PASSAGE TO READ ▸
Selections from Thou Art That, Transforming Religious Metaphor
by Joseph Campbell
Joseph
Campbell (1904 - 1987) was an American author and teacher best known
for his work in the field of comparative mythology. Campbell was educated at
Columbia University, where he specialized in medieval literature. His first
original work, The Hero with a Thousand Faces, was published in 1949 and
was immediately well received; in time, it became acclaimed as a classic. In
this study of the "myth of the hero," Campbell asserted that there is a single
pattern of heroic journey and that all cultures share this essential pattern in
their various heroic myths. This theme of essential universality pervades all
of Campbell's work and he offers it as the context in which new mythologies may
be born which will spiritually unite mankind.
This copyrighted material is reproduced with the written permission of the
Joseph Campbell Foundation
. The Joseph Campbell Foundation is a partner of the Mythic Imagination
Institute, and the Foundation's President, Robert Walter, is a presenter at
Mythic Journeys 06.
Editor's Note: Thou Art That is a volume
from The Collected Works of Joseph Campbell and includes material from writings
and lectures unpublished at the time of Campbell's death in 1987. The title, Thou
Art That, is a phrase Campbell uses often throughout this volume and is
a translation of the Sanskrit phrase, Tat tvam asi
.
This first selection is from Chapter 3, "Our Notions of God," and is titled
"Symbols: Out of Time and Place" in which Joseph Campbell discusses the
Arthurian legend and the Queste del Saint Graal, pages 28 - 31.
Robert
Walter is Executive Director of the Joseph Campbell Foundation,
a position he has held since its inception in 1990. In 1979, Bob began to work
on several projects with Joseph Campbell, who subsequently named him editorial
director of his Historical Atlas of World Mythology. Following
Campbell's death in 1987, he served as literary executor of Campbell's estate,
completing Volumes I and II of the Atlas and supervising its posthumous
publication. He continues to oversee the publication of Campbell's oeuvre,
including the video series Joseph Campbell's Mythos and the Joseph
Campbell Audio Collection. Prior to his work in publishing, Bob was a founding
Faculty Fellow at California Institute of the Arts; lectured widely on
experiential education; and pursued a professional theater career, working for
a decade as a director, production manager, and playwright. Bob was a founding
Trustee of United Religions Initiative (URI) and has served that organization
as Treasurer and as a member of its Global Council.

DATASET ▸
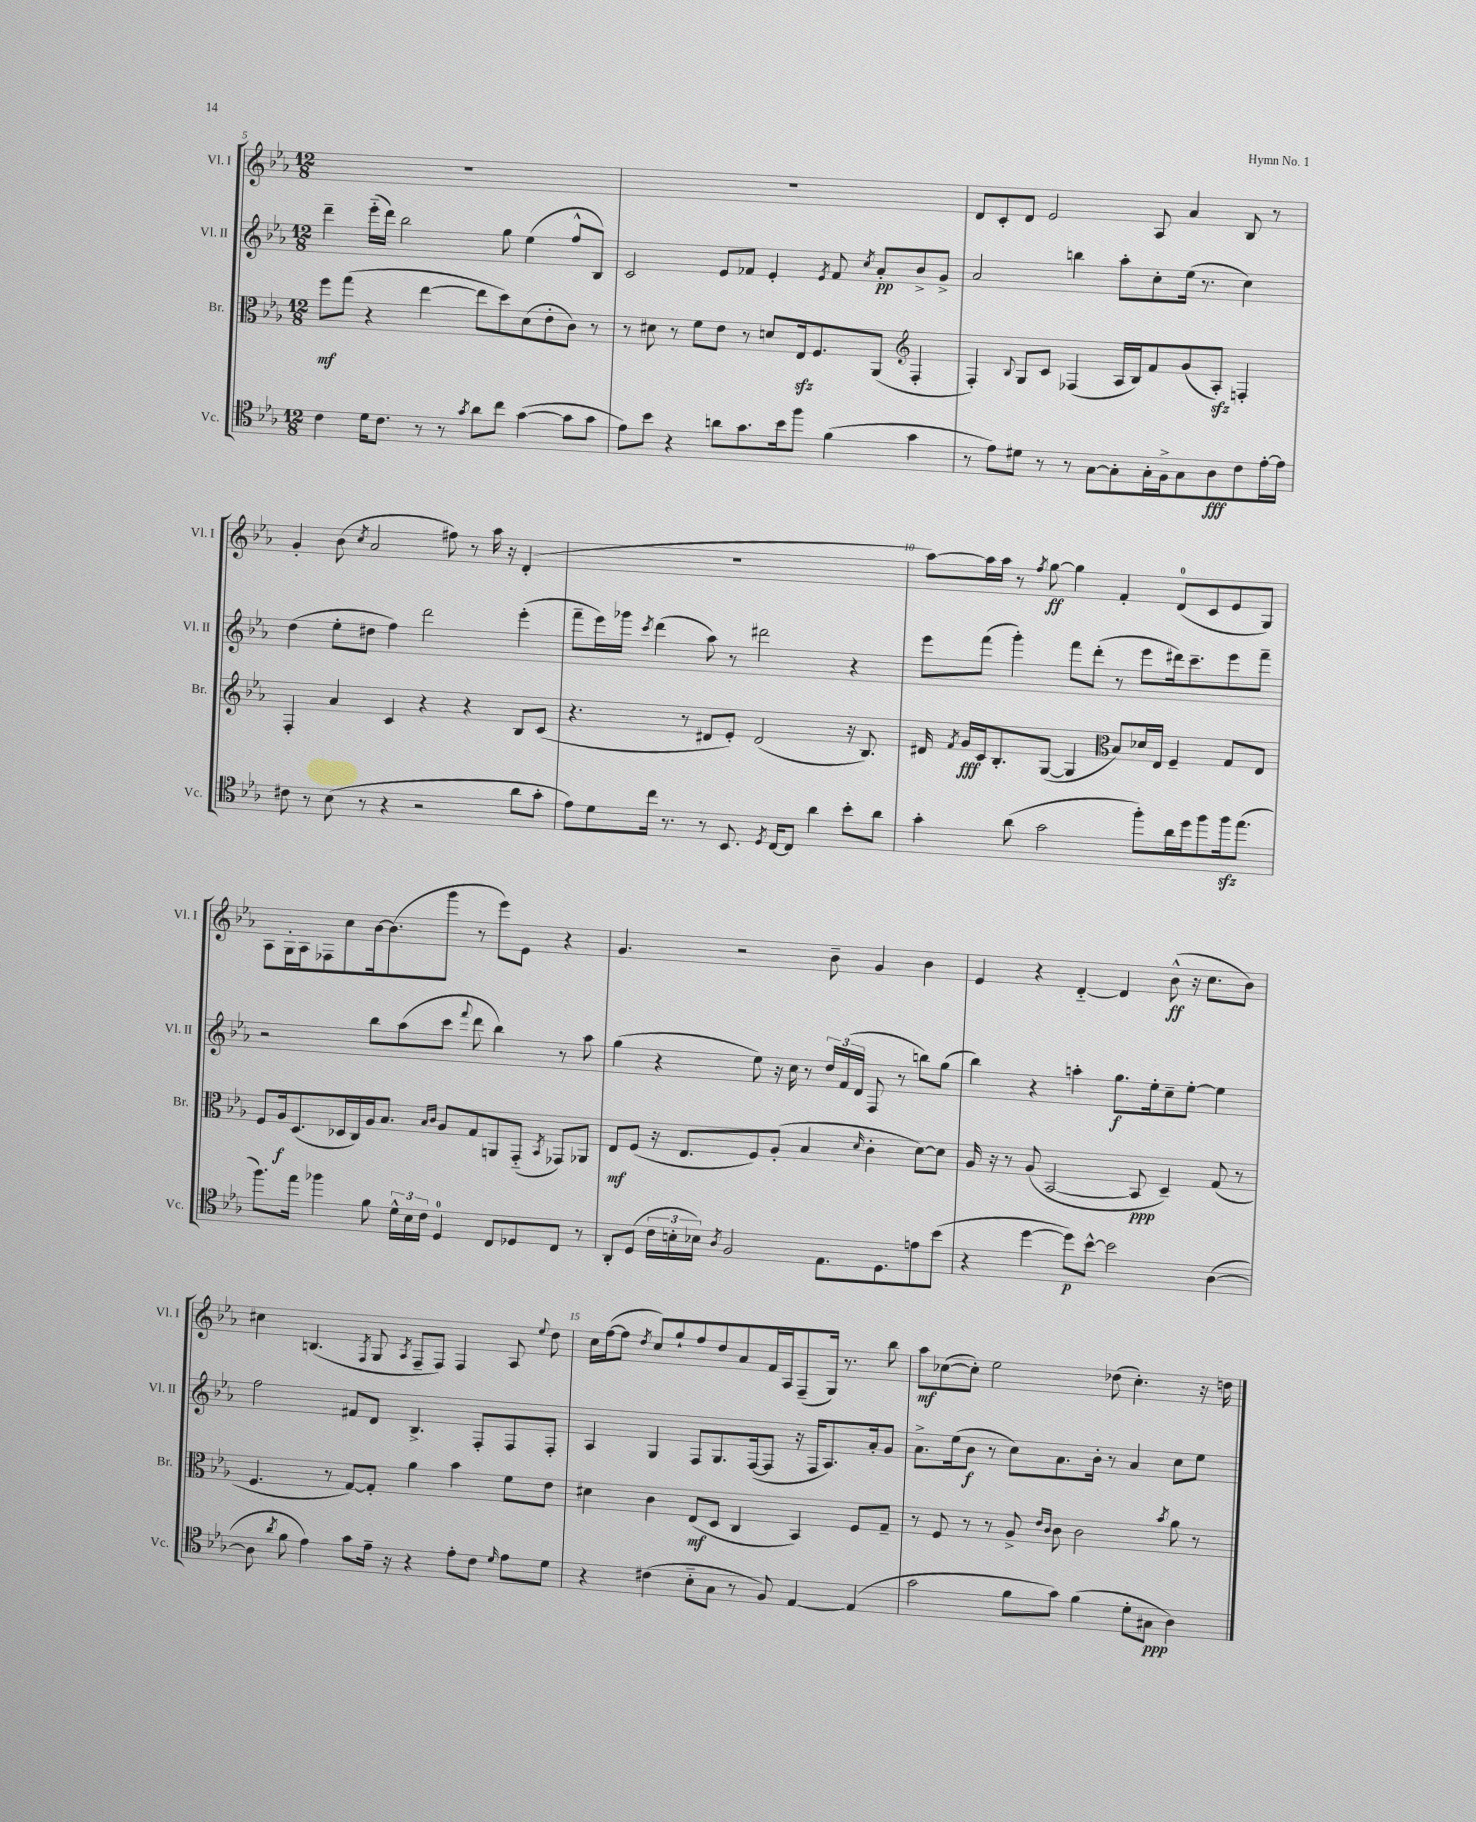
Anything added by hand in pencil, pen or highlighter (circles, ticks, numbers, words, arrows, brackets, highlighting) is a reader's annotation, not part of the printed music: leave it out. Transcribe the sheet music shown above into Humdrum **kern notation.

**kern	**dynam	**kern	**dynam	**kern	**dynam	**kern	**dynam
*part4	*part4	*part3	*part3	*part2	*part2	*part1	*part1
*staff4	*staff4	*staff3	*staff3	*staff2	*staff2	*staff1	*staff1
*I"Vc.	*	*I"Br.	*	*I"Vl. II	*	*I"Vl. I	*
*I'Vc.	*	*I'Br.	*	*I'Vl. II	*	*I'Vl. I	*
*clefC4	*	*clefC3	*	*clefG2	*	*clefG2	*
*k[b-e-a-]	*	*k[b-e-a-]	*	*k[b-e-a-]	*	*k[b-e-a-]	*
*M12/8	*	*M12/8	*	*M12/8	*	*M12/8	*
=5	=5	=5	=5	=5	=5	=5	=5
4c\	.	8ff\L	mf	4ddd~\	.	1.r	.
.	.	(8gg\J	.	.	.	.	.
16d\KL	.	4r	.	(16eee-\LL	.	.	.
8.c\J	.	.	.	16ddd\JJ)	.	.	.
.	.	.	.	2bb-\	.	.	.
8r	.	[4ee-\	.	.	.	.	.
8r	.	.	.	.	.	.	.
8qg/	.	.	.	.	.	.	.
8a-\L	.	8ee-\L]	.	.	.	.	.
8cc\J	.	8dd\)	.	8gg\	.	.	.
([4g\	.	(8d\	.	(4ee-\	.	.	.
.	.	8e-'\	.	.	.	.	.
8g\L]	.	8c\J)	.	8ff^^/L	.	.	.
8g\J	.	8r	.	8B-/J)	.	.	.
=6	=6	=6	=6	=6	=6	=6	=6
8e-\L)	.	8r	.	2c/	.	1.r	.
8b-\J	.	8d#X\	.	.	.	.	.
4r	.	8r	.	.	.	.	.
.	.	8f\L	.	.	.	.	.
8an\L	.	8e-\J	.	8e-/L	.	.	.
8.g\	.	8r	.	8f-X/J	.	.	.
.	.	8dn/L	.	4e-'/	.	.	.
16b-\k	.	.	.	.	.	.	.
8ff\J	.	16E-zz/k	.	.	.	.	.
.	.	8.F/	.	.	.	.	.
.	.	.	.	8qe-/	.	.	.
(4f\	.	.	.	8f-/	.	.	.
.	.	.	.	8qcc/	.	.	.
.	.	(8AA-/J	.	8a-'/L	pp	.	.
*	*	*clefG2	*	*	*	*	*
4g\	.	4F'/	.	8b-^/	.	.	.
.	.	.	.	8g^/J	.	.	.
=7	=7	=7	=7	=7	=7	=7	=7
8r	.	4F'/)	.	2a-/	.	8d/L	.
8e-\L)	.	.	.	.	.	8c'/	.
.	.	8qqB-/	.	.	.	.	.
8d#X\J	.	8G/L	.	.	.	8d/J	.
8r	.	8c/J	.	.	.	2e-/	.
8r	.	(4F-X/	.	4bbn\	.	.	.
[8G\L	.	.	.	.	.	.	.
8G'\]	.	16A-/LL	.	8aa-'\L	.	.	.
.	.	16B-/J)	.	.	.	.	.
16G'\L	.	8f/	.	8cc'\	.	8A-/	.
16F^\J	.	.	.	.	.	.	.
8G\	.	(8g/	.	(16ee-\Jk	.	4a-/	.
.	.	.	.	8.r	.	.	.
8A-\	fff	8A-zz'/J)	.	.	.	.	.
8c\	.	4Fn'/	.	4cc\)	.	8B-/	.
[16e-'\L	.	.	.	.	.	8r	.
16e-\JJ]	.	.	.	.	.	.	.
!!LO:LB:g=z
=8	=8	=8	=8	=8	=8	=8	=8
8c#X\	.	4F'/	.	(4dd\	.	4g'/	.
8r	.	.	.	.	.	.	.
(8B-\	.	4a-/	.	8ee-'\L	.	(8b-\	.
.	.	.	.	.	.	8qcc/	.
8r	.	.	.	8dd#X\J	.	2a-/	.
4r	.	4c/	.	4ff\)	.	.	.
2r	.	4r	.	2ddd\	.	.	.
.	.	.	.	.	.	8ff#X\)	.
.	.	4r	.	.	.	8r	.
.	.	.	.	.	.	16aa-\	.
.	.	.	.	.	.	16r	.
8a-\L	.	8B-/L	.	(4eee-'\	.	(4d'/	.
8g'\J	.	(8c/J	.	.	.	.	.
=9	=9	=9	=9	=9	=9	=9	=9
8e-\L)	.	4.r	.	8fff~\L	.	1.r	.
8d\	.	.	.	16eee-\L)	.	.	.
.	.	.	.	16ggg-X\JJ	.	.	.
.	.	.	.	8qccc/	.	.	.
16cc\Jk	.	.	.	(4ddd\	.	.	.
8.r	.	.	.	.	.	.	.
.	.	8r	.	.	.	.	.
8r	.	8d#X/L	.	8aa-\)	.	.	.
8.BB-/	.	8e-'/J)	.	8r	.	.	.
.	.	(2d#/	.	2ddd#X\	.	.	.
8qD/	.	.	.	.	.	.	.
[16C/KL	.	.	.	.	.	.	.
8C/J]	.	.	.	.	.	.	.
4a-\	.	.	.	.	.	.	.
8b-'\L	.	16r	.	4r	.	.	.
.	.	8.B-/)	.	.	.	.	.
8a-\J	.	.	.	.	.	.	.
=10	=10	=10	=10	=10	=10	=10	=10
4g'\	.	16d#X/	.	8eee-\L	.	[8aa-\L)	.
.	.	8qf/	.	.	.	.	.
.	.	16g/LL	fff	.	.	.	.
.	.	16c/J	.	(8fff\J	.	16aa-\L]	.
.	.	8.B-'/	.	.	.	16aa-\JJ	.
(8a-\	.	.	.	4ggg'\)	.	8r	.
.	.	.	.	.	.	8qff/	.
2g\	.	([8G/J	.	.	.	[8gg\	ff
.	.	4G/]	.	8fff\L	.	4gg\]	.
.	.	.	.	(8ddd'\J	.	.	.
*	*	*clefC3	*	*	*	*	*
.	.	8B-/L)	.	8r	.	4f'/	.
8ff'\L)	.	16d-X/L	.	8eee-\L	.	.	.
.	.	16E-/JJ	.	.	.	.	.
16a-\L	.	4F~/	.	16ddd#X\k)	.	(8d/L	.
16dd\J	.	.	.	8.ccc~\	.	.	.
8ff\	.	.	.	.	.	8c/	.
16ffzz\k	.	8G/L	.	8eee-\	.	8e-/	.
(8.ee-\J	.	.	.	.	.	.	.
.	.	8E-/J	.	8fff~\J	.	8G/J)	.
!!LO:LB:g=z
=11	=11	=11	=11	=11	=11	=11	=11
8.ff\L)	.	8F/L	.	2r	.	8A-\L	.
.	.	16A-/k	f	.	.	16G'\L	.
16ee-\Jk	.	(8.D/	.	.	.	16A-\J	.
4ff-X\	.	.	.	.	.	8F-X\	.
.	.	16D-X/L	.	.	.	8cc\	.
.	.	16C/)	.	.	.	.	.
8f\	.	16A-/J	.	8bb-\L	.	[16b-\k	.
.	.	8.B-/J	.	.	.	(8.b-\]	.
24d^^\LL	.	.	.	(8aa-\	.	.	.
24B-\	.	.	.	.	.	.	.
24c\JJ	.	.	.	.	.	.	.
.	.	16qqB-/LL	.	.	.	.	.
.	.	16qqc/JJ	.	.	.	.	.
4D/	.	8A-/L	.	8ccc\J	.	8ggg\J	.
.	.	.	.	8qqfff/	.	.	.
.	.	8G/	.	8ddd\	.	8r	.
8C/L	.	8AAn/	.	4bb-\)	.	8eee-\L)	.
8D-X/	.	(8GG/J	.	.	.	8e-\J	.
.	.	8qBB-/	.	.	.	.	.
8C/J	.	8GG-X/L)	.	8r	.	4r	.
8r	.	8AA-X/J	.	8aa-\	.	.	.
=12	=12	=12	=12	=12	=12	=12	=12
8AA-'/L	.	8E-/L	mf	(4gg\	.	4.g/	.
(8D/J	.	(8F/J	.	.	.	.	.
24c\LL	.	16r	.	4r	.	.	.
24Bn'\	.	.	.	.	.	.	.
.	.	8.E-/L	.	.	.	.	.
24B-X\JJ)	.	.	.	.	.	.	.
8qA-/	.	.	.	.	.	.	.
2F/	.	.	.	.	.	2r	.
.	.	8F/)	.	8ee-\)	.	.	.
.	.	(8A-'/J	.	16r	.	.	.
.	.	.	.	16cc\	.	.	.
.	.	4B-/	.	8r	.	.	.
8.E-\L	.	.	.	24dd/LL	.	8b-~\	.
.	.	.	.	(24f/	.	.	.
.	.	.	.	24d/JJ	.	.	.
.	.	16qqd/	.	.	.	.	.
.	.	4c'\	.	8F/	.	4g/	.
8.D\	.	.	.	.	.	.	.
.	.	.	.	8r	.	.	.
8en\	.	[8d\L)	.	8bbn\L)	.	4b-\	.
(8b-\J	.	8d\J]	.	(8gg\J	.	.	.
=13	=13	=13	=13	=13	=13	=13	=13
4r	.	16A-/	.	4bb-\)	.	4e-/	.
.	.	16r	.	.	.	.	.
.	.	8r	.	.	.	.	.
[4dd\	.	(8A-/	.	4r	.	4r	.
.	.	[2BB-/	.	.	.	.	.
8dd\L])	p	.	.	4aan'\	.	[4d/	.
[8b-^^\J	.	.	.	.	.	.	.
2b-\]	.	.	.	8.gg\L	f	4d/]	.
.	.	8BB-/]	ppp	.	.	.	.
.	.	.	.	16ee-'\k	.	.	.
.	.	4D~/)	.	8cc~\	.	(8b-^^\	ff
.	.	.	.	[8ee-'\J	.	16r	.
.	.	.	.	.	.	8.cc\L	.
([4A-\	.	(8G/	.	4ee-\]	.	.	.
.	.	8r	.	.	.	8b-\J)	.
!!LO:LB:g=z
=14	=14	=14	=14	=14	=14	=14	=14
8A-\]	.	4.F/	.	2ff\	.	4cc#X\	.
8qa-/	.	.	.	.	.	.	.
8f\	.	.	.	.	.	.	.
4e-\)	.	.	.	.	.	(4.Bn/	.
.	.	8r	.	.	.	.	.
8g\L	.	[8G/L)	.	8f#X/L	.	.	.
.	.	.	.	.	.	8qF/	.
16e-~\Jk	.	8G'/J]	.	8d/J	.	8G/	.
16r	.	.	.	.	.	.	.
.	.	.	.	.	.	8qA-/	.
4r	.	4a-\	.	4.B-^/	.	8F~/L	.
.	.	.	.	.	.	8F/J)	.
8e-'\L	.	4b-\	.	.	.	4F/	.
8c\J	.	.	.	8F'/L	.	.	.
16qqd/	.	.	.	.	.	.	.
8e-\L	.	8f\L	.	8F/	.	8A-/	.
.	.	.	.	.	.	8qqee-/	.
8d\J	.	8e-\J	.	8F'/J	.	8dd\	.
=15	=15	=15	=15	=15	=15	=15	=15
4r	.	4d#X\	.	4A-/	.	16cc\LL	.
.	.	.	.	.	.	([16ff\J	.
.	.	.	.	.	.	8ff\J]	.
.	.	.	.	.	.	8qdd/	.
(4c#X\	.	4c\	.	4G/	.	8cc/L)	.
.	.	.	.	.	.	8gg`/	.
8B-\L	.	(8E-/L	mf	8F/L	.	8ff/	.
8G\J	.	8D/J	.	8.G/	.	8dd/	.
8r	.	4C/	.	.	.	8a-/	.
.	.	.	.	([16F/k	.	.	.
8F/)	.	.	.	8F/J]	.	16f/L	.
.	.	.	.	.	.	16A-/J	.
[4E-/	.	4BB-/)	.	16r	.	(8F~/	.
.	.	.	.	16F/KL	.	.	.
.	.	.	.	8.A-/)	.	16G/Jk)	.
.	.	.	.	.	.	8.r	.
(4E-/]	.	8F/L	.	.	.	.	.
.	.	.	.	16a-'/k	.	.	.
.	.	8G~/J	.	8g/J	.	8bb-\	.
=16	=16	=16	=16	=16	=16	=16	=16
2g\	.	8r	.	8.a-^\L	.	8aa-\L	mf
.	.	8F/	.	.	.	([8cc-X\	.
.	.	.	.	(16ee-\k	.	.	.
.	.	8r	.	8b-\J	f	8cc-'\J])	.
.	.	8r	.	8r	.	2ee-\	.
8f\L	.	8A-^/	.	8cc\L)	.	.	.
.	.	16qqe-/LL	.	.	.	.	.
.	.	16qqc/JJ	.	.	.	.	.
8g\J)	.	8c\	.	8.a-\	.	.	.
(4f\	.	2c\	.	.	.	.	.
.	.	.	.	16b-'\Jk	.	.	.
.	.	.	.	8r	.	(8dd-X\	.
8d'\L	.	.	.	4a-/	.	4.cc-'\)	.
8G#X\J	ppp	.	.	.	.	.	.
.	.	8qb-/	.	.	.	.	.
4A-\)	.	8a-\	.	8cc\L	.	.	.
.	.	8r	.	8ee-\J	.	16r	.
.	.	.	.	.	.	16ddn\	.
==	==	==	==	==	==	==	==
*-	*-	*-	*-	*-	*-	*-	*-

TASK TO CARRY OUT ▸
Can you transcribe the Joseph Campbell text word for word, starting at "This copyrighted material" and ending at "pages 28 - 31."? Work from the Joseph Campbell text alone.

FINISHED EXERCISE ▸
This copyrighted material is reproduced with the written permission of the
Joseph Campbell Foundation
. The Joseph Campbell Foundation is a partner of the Mythic Imagination
Institute, and the Foundation's President, Robert Walter, is a presenter at
Mythic Journeys 06.
Editor's Note: Thou Art That is a volume
from The Collected Works of Joseph Campbell and includes material from writings
and lectures unpublished at the time of Campbell's death in 1987. The title, Thou
Art That, is a phrase Campbell uses often throughout this volume and is
a translation of the Sanskrit phrase, Tat tvam asi
.
This first selection is from Chapter 3, "Our Notions of God," and is titled
"Symbols: Out of Time and Place" in which Joseph Campbell discusses the
Arthurian legend and the Queste del Saint Graal, pages 28 - 31.